ADN, des tests post-mortem autorisés par le Sénat

Catégorie : Nouveautés, France  |  le 18 Juin 2018 par Guillaume de Morant

Le 6 juin 2018, le Sénat a voté un texte inattendu sur l'ADN, puisqu'il n'a pas été proposé dans le cadre de la révision des lois sur la bioéthique, toujours en cours. Le texte voté par la haute assemblée autorise les analyses génétiques post-mortem dans l'intérêt des "ascendants, descendants et collatéraux" des personnes décédées. Jusqu'ici, ces examens n'étaient possibles qu'au seul bénéfice de la personne en faisant l'objet.

Les sénateurs ont mis quatre conditions préalables : le défunt ne doit pas s'y être opposé de son vivant et après son décès, ses proches doivent y avoir un intérêt médical. De plus, la prescription de l'examen doit être faite par "un médecin qualifié en génétique" et la conduite de celui-ci est réalisée à la demande d'un "membre de la famille potentiellement concerné".

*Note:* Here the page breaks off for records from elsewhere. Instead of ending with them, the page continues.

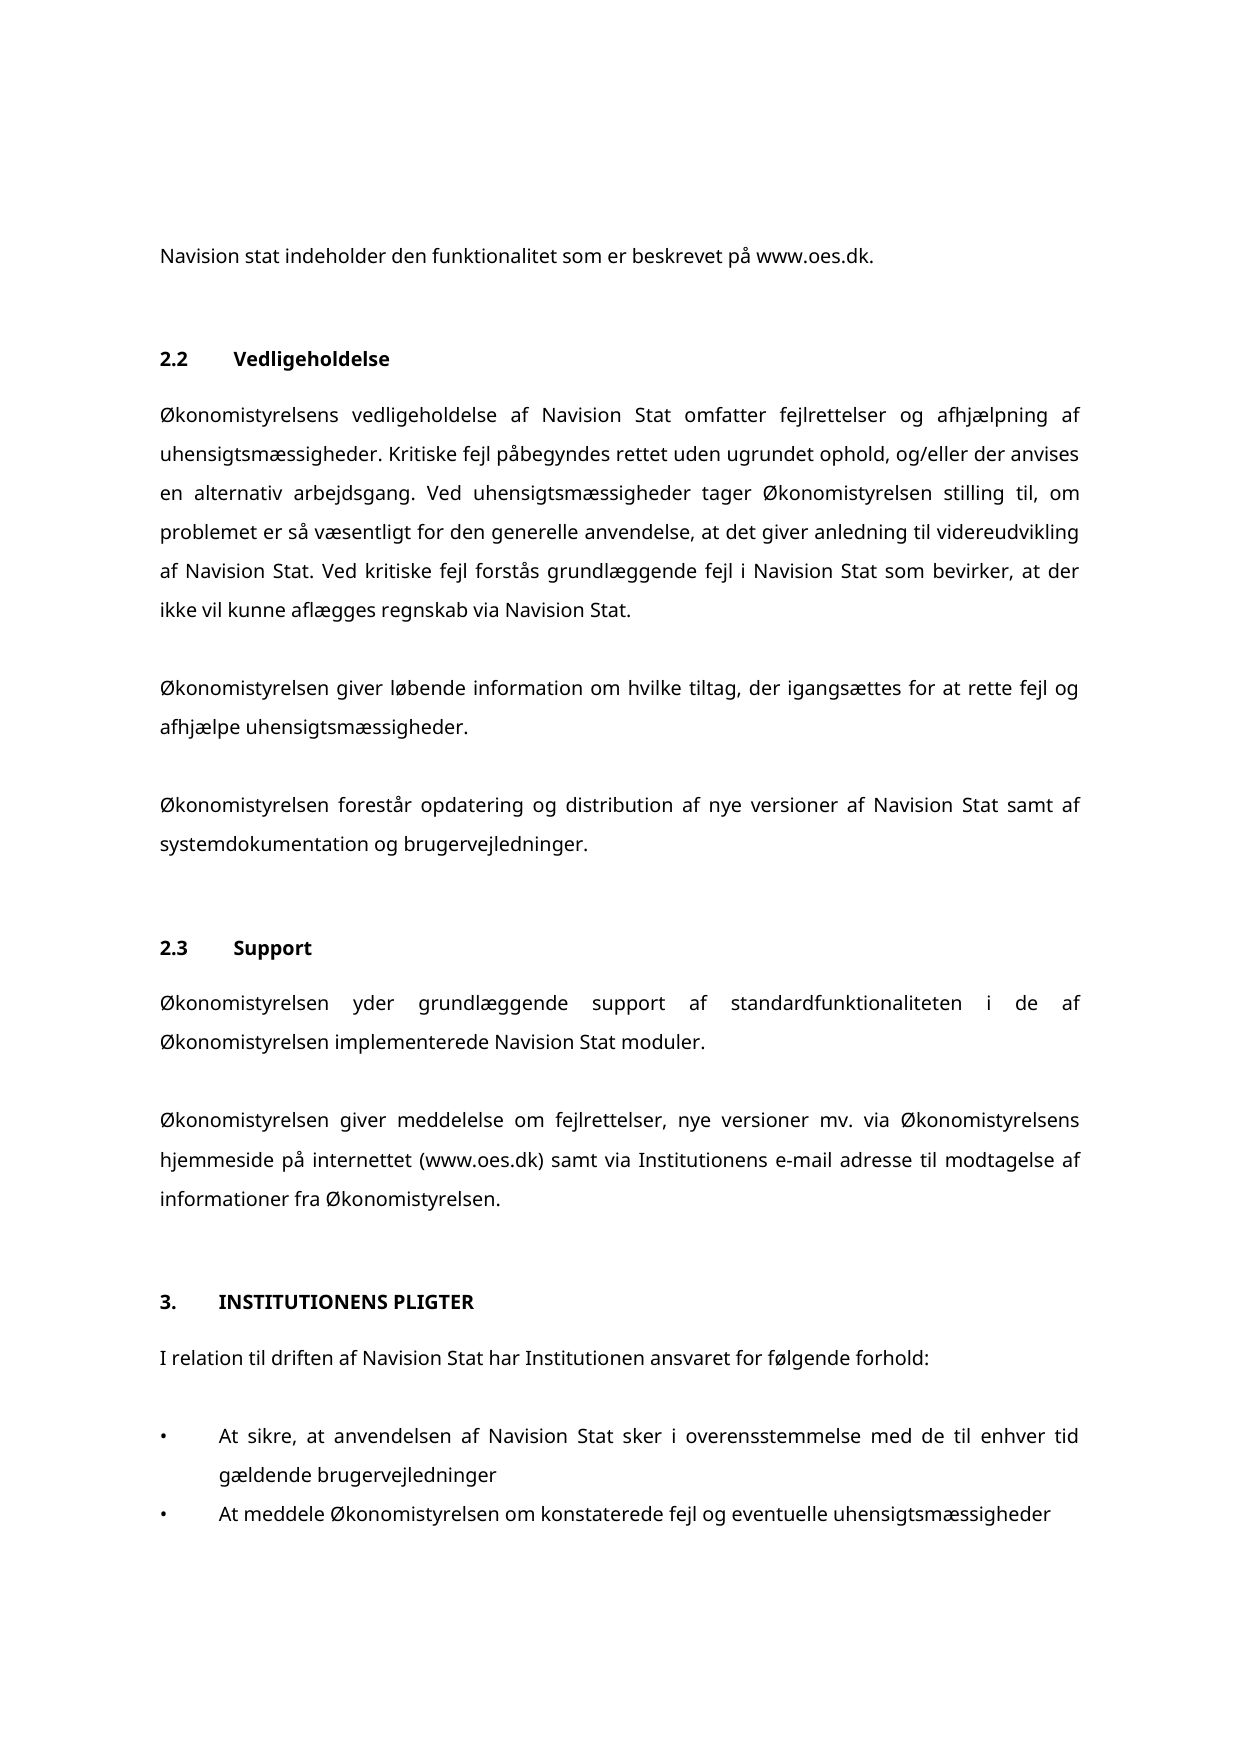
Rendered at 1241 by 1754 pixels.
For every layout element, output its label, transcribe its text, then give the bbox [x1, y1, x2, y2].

text I relation til driften af Navision Stat har Institutionen ansvaret for følgende forhold: [159, 1344, 1081, 1371]
text Økonomistyrelsen forestår opdatering og distribution af nye versioner af Navision Stat samt af systemdokumentation og brugervejledninger. [159, 792, 1081, 858]
text Navision stat indeholder den funktionalitet som er beskrevet på www.oes.dk. [159, 242, 1081, 269]
text Økonomistyrelsen giver løbende information om hvilke tiltag, der igangsættes for at rette fejl og afhjælpe uhensigtsmæssigheder. [159, 674, 1081, 741]
subtitle Institutionens pligter [159, 1288, 1081, 1315]
text Økonomistyrelsen giver meddelelse om fejlrettelser, nye versioner mv. via Økonomistyrelsens hjemmeside på internettet (www.oes.dk) samt via Institutionens e-mail adresse til modtagelse af informationer fra Økonomistyrelsen. [159, 1107, 1081, 1212]
text • At meddele Økonomistyrelsen om konstaterede fejl og eventuelle uhensigtsmæssigheder [159, 1500, 1081, 1527]
text Økonomistyrelsen yder grundlæggende support af standardfunktionaliteten i de af Økonomistyrelsen implementerede Navision Stat moduler. [159, 989, 1081, 1056]
text Økonomistyrelsens vedligeholdelse af Navision Stat omfatter fejlrettelser og afhjælpning af uhensigtsmæssigheder. Kritiske fejl påbegyndes rettet uden ugrundet ophold, og/eller der anvises en alternativ arbejdsgang. Ved uhensigtsmæssigheder tager Økonomistyrelsen stilling til, om problemet er så væsentligt for den generelle anvendelse, at det giver anledning til videreudvikling af Navision Stat. Ved kritiske fejl forstås grundlæggende fejl i Navision Stat som bevirker, at der ikke vil kunne aflægges regnskab via Navision Stat. [159, 401, 1081, 623]
subtitle Support [159, 934, 1081, 961]
subtitle Vedligeholdelse [159, 345, 1081, 372]
text • At sikre, at anvendelsen af Navision Stat sker i overensstemmelse med de til enhver tid gældende brugervejledninger [159, 1422, 1081, 1488]
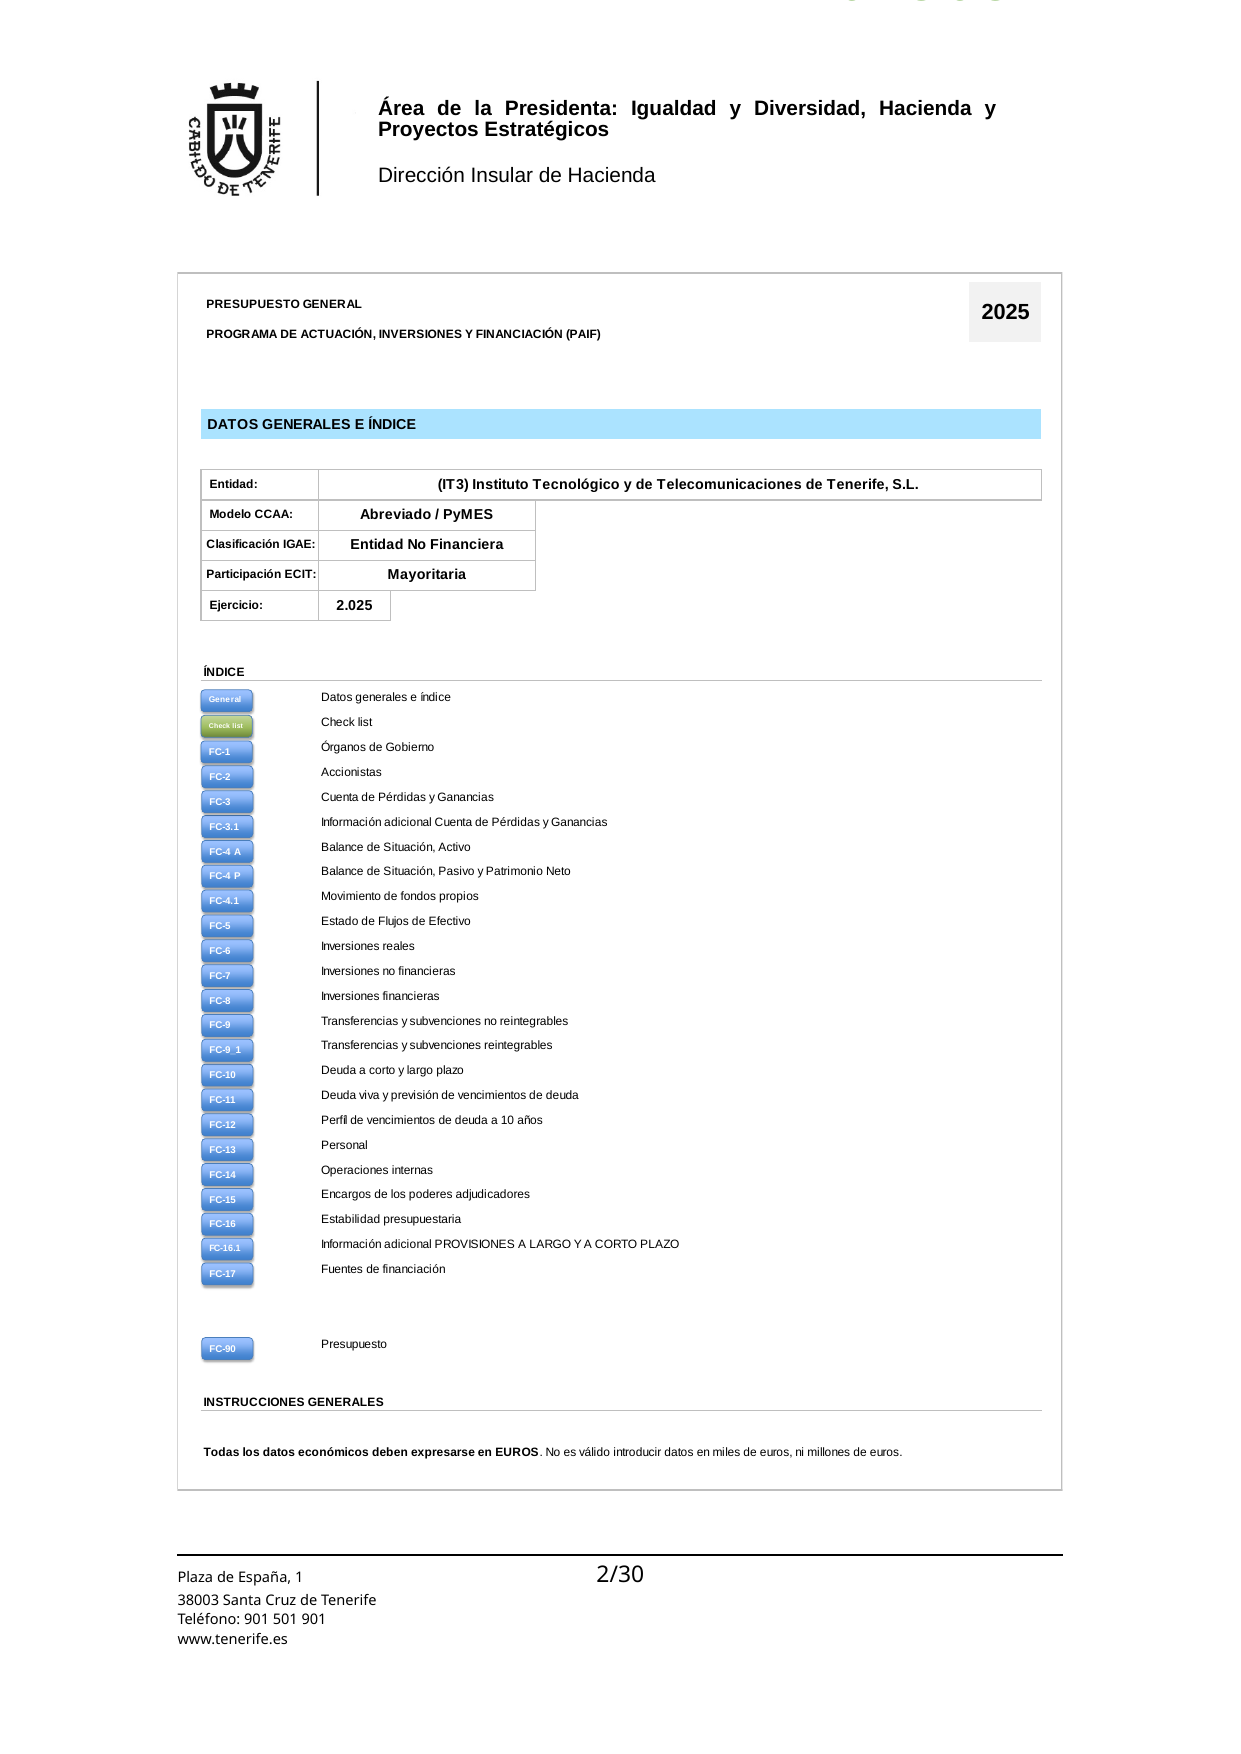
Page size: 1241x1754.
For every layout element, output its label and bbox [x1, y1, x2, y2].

picture [188, 73, 356, 204]
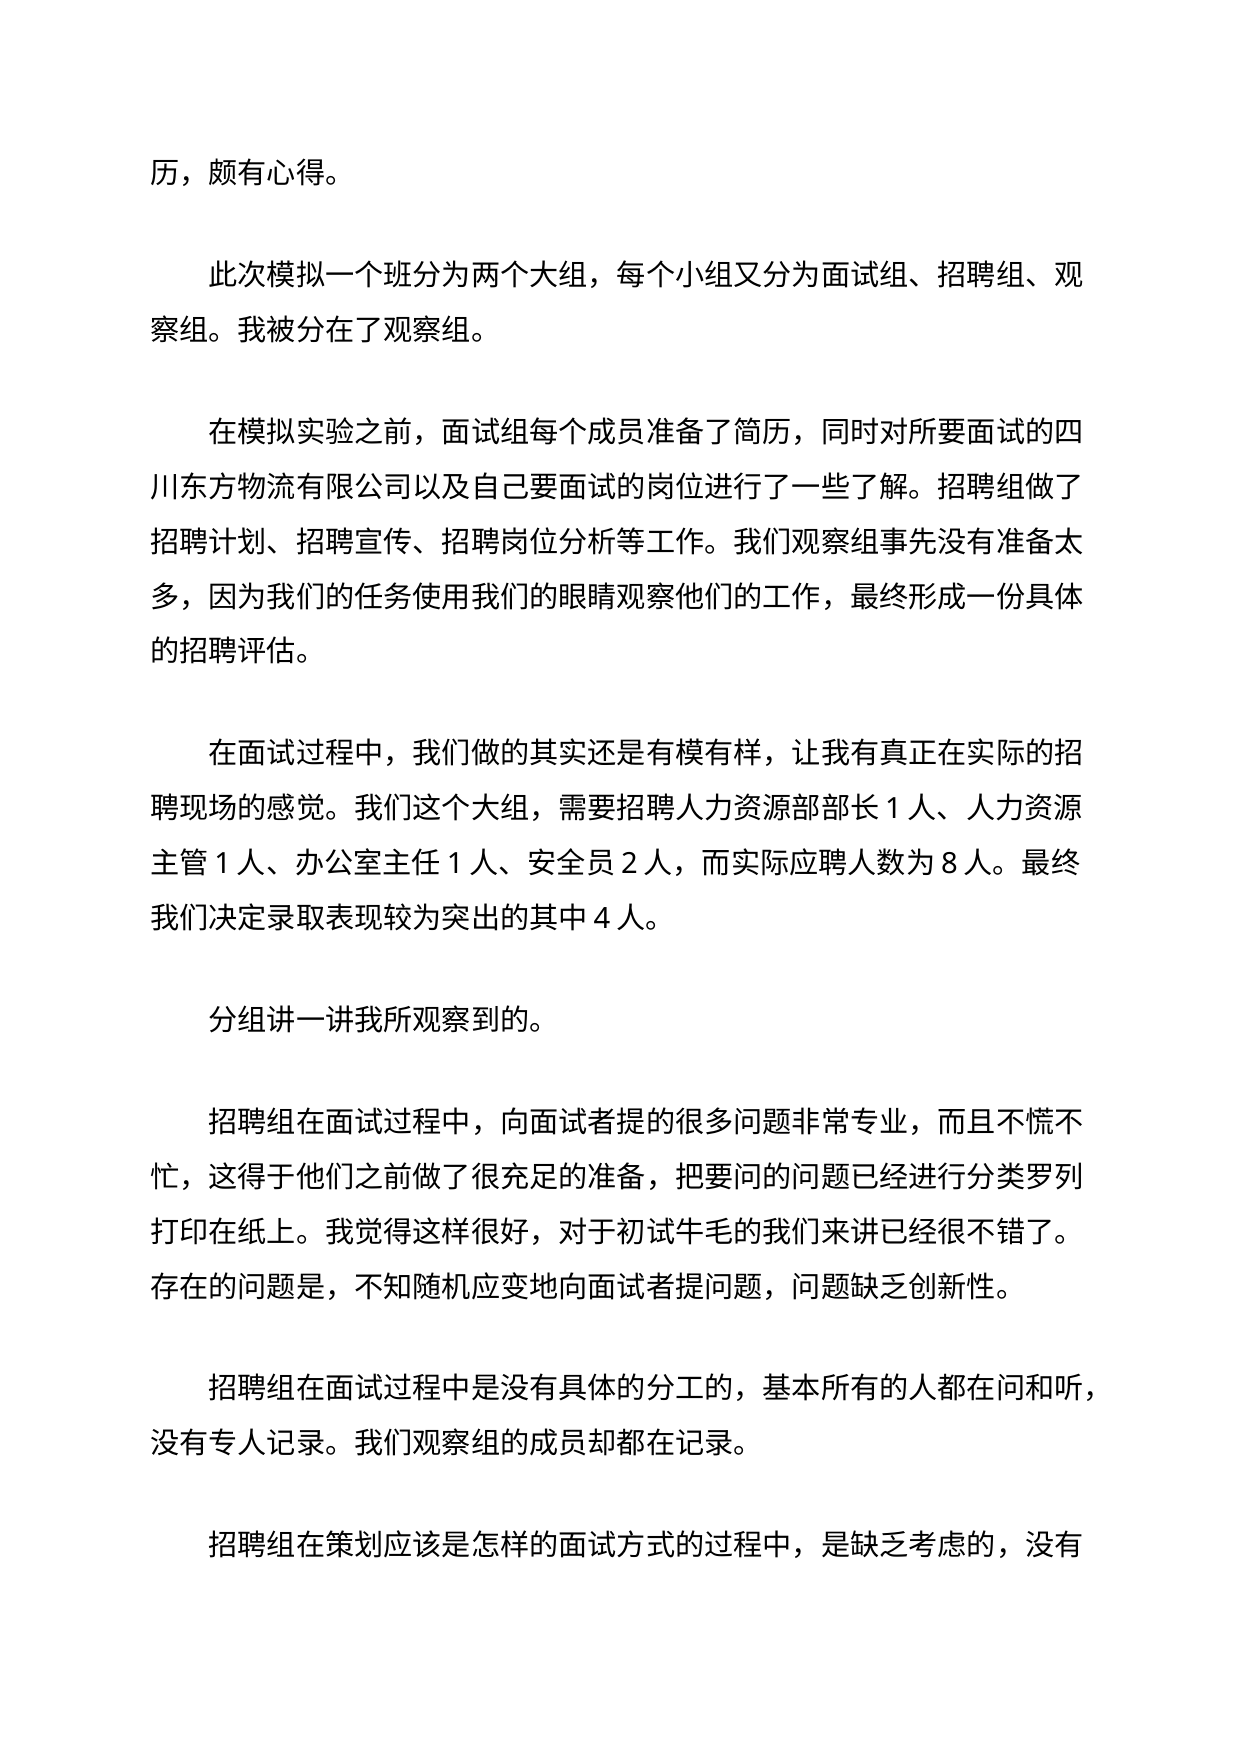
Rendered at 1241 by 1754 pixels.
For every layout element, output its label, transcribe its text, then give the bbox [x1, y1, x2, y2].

text 在模拟实验之前，面试组每个成员准备了简历，同时对所要面试的四川东方物流有限公司以及自己要面试的岗位进行了一些了解。招聘组做了招聘计划、招聘宣传、招聘岗位分析等工作。我们观察组事先没有准备太多，因为我们的任务使用我们的眼睛观察他们的工作，最终形成一份具体的招聘评估。 [150, 408, 1090, 670]
text 招聘组在面试过程中是没有具体的分工的，基本所有的人都在问和听，没有专人记录。我们观察组的成员却都在记录。 [150, 1365, 1090, 1462]
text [150, 150, 1090, 192]
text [150, 1522, 1090, 1564]
text 分组讲一讲我所观察到的。 [150, 997, 1090, 1039]
text 此次模拟一个班分为两个大组，每个小组又分为面试组、招聘组、观察组。我被分在了观察组。 [150, 252, 1090, 349]
text 在面试过程中，我们做的其实还是有模有样，让我有真正在实际的招聘现场的感觉。我们这个大组，需要招聘人力资源部部长1人、人力资源主管1人、办公室主任1人、安全员2人，而实际应聘人数为8人。最终我们决定录取表现较为突出的其中4人。 [150, 730, 1090, 937]
text 招聘组在面试过程中，向面试者提的很多问题非常专业，而且不慌不忙，这得于他们之前做了很充足的准备，把要问的问题已经进行分类罗列打印在纸上。我觉得这样很好，对于初试牛毛的我们来讲已经很不错了。存在的问题是，不知随机应变地向面试者提问题，问题缺乏创新性。 [150, 1098, 1090, 1305]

Évidemment, il ne s'agit pas ici d'ADN à usage récréatif, mais bien d'un usage médical, par exemple, l'identification des gènes de la mort-subite par insuffisance cardiaque. La rapporteure de la commission des affaires sociales, Catherine Deroche, a salué "une clarification bienvenue au regard des pratiques médicales", ouvrant la voie à une amélioration de "la politique de prévention et l'accès aux soins dans notre pays". Olivier Henno, sénateur du Nord, s'est réjoui d'une "véritable évolution", susceptible de générer une "hausse de la prévention".

Proposé par le sénateur Alain Milon, le texte avait déjà recueilli tous les suffrages en commission des affaires sociales. Il doit maintenant passer devant les députés à l'Assemblée.